Segment Open
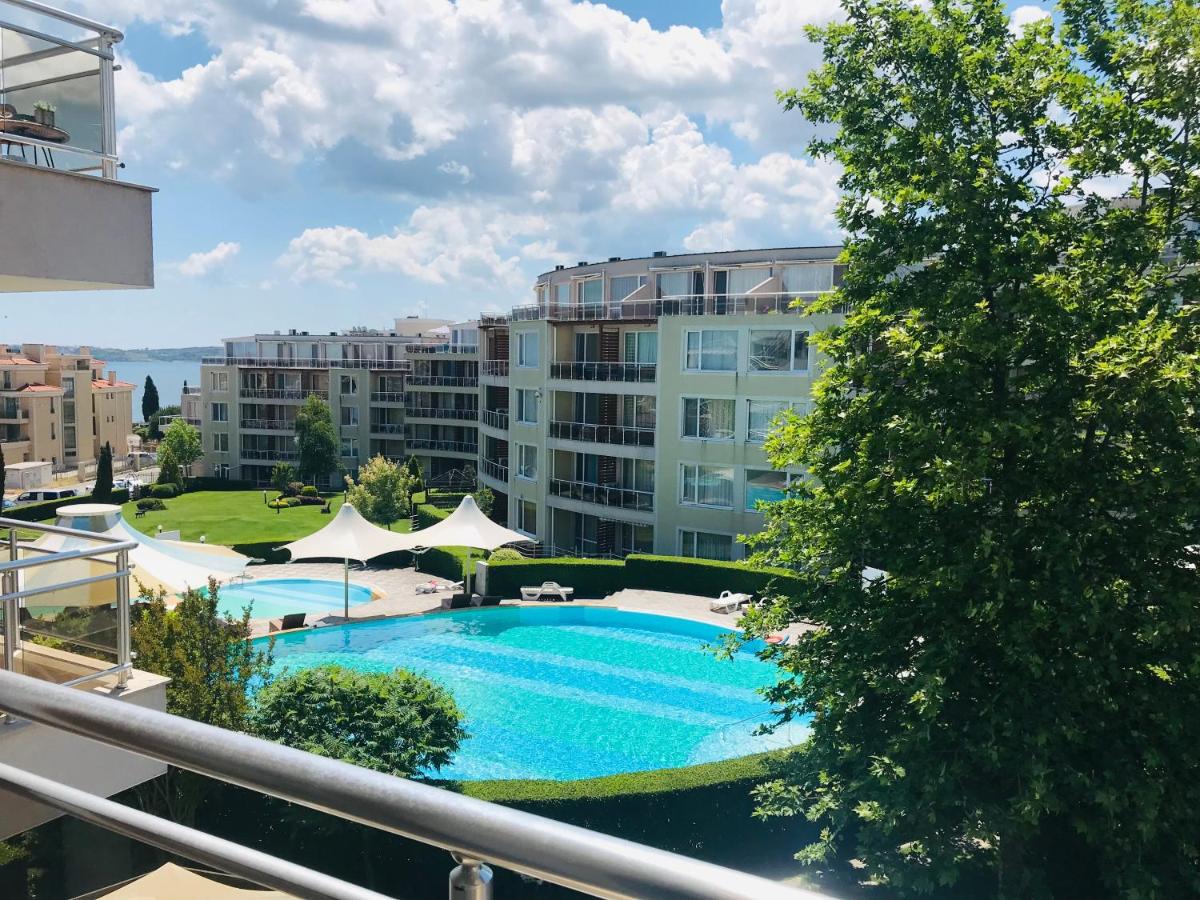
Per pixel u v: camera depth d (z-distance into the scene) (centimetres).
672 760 1917
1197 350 1110
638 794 1421
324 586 3831
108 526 1980
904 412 1276
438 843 126
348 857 1051
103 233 695
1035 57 1351
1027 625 1094
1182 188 1319
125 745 160
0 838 268
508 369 4903
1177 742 1094
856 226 1455
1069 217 1332
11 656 602
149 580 1909
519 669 2528
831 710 1298
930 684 1082
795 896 104
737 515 3653
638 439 3991
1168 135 1309
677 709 2220
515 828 120
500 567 3356
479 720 2138
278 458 8225
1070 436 1112
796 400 3491
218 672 1377
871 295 1434
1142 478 1140
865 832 1174
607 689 2366
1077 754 1138
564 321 4278
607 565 3388
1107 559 1162
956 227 1284
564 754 1944
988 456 1125
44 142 648
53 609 630
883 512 1298
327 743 1383
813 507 1447
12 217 641
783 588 1546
Segment Closed
• [Your assignment] Transcribe the listing exactly. Its images are to be omitted.

• [Written answer]
Per pixel u v: camera depth d (z-distance into the scene) (centimetres).
672 760 1917
1197 350 1110
638 794 1421
324 586 3831
108 526 1980
904 412 1276
438 843 126
348 857 1051
103 233 695
1035 57 1351
1027 625 1094
1182 188 1319
125 745 160
0 838 268
508 369 4903
1177 742 1094
856 226 1455
1069 217 1332
11 656 602
149 580 1909
519 669 2528
831 710 1298
930 684 1082
795 896 104
737 515 3653
638 439 3991
1168 135 1309
677 709 2220
515 828 120
500 567 3356
479 720 2138
278 458 8225
1070 436 1112
796 400 3491
218 672 1377
871 295 1434
1142 478 1140
865 832 1174
607 689 2366
1077 754 1138
564 321 4278
607 565 3388
1107 559 1162
956 227 1284
564 754 1944
988 456 1125
44 142 648
53 609 630
883 512 1298
327 743 1383
813 507 1447
12 217 641
783 588 1546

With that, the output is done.